## WORK REQUIRED
Update the material below by replacing each "Document page" with "Layout page" and leaving everything else unchanged.

Stored data entries:
● ● ●
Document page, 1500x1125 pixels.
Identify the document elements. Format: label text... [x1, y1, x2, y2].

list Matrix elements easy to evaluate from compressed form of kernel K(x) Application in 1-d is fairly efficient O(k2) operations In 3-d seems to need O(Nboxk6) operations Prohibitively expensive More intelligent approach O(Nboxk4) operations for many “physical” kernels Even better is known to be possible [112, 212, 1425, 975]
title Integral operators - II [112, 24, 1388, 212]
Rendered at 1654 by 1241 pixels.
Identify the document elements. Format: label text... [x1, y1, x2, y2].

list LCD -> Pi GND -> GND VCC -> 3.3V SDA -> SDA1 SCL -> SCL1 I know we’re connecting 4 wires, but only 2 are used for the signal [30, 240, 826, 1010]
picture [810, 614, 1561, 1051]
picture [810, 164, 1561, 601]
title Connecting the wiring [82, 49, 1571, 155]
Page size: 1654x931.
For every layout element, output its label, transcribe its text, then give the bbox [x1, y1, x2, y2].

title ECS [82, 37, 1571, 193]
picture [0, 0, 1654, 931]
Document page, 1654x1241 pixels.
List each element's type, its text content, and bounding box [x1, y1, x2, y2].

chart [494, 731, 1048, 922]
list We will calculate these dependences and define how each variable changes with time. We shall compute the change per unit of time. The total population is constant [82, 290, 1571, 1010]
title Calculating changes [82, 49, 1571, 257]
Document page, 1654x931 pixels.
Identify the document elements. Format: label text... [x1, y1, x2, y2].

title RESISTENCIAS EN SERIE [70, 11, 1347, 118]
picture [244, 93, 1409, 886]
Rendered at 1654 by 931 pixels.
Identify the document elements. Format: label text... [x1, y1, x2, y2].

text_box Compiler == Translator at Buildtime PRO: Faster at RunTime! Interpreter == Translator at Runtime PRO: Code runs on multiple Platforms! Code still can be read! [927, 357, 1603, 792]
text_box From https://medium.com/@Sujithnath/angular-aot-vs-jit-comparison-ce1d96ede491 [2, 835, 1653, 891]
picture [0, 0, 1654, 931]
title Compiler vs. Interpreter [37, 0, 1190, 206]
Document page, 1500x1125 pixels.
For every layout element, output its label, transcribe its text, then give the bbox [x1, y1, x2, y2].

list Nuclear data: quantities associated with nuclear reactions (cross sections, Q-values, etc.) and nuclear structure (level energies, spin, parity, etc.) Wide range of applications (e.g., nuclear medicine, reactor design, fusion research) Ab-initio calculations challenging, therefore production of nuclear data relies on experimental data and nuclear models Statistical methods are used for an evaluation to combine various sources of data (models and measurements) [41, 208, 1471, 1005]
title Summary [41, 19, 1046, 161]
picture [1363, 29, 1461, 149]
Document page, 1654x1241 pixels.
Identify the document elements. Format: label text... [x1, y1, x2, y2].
● ● ●
## RESULT
Layout page, 1500x1125 pixels.
Identify the document elements. Format: label text... [x1, y1, x2, y2].

list Matrix elements easy to evaluate from compressed form of kernel K(x) Application in 1-d is fairly efficient O(k2) operations In 3-d seems to need O(Nboxk6) operations Prohibitively expensive More intelligent approach O(Nboxk4) operations for many “physical” kernels Even better is known to be possible [112, 212, 1425, 975]
title Integral operators - II [112, 24, 1388, 212]
Rendered at 1654 by 1241 pixels.
Identify the document elements. Format: label text... [x1, y1, x2, y2].

list LCD -> Pi GND -> GND VCC -> 3.3V SDA -> SDA1 SCL -> SCL1 I know we’re connecting 4 wires, but only 2 are used for the signal [30, 240, 826, 1010]
picture [810, 614, 1561, 1051]
picture [810, 164, 1561, 601]
title Connecting the wiring [82, 49, 1571, 155]
Page size: 1654x931.
For every layout element, output its label, transcribe its text, then give the bbox [x1, y1, x2, y2].

title ECS [82, 37, 1571, 193]
picture [0, 0, 1654, 931]
Layout page, 1654x1241 pixels.
List each element's type, its text content, and bounding box [x1, y1, x2, y2].

chart [494, 731, 1048, 922]
list We will calculate these dependences and define how each variable changes with time. We shall compute the change per unit of time. The total population is constant [82, 290, 1571, 1010]
title Calculating changes [82, 49, 1571, 257]
Layout page, 1654x931 pixels.
Identify the document elements. Format: label text... [x1, y1, x2, y2].

title RESISTENCIAS EN SERIE [70, 11, 1347, 118]
picture [244, 93, 1409, 886]
Rendered at 1654 by 931 pixels.
Identify the document elements. Format: label text... [x1, y1, x2, y2].

text_box Compiler == Translator at Buildtime PRO: Faster at RunTime! Interpreter == Translator at Runtime PRO: Code runs on multiple Platforms! Code still can be read! [927, 357, 1603, 792]
text_box From https://medium.com/@Sujithnath/angular-aot-vs-jit-comparison-ce1d96ede491 [2, 835, 1653, 891]
picture [0, 0, 1654, 931]
title Compiler vs. Interpreter [37, 0, 1190, 206]
Layout page, 1500x1125 pixels.
For every layout element, output its label, transcribe its text, then give the bbox [x1, y1, x2, y2].

list Nuclear data: quantities associated with nuclear reactions (cross sections, Q-values, etc.) and nuclear structure (level energies, spin, parity, etc.) Wide range of applications (e.g., nuclear medicine, reactor design, fusion research) Ab-initio calculations challenging, therefore production of nuclear data relies on experimental data and nuclear models Statistical methods are used for an evaluation to combine various sources of data (models and measurements) [41, 208, 1471, 1005]
title Summary [41, 19, 1046, 161]
picture [1363, 29, 1461, 149]
Layout page, 1654x1241 pixels.
Identify the document elements. Format: label text... [x1, y1, x2, y2].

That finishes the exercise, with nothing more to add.